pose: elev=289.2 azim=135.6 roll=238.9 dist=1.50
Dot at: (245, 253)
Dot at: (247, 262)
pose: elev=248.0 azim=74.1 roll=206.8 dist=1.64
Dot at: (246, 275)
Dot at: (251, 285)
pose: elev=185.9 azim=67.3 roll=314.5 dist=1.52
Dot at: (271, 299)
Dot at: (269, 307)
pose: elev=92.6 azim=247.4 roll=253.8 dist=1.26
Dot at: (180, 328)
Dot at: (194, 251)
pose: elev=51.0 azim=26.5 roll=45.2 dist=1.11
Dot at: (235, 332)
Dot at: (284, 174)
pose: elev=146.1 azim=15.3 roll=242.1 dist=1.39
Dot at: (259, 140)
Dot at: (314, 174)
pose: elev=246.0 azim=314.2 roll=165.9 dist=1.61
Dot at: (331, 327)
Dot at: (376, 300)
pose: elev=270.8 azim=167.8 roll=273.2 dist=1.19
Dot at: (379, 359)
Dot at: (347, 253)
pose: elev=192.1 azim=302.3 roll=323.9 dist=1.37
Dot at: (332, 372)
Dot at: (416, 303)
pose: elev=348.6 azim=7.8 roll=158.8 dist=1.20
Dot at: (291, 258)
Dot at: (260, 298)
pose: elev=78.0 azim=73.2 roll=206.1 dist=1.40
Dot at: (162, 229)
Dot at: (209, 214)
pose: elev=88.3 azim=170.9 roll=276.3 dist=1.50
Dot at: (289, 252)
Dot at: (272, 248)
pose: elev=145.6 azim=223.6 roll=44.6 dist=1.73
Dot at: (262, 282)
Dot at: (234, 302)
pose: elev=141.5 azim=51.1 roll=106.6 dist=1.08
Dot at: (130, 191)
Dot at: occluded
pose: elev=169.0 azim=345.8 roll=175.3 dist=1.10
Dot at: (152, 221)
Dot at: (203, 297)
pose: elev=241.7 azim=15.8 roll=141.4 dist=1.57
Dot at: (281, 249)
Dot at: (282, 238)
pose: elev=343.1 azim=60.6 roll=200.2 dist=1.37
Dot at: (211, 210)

·····

[TASK TO COMPLETE]
Can you convert the stretch from the line containing "pose: elev=141.5 azim=51.1" through the end of the rows into a JSON list of strings, one per line, leaving out any blank lines?

[FULL OUTPUT]
[
  "pose: elev=141.5 azim=51.1 roll=106.6 dist=1.08",
  "Dot at: (130, 191)",
  "Dot at: occluded",
  "pose: elev=169.0 azim=345.8 roll=175.3 dist=1.10",
  "Dot at: (152, 221)",
  "Dot at: (203, 297)",
  "pose: elev=241.7 azim=15.8 roll=141.4 dist=1.57",
  "Dot at: (281, 249)",
  "Dot at: (282, 238)",
  "pose: elev=343.1 azim=60.6 roll=200.2 dist=1.37",
  "Dot at: (211, 210)"
]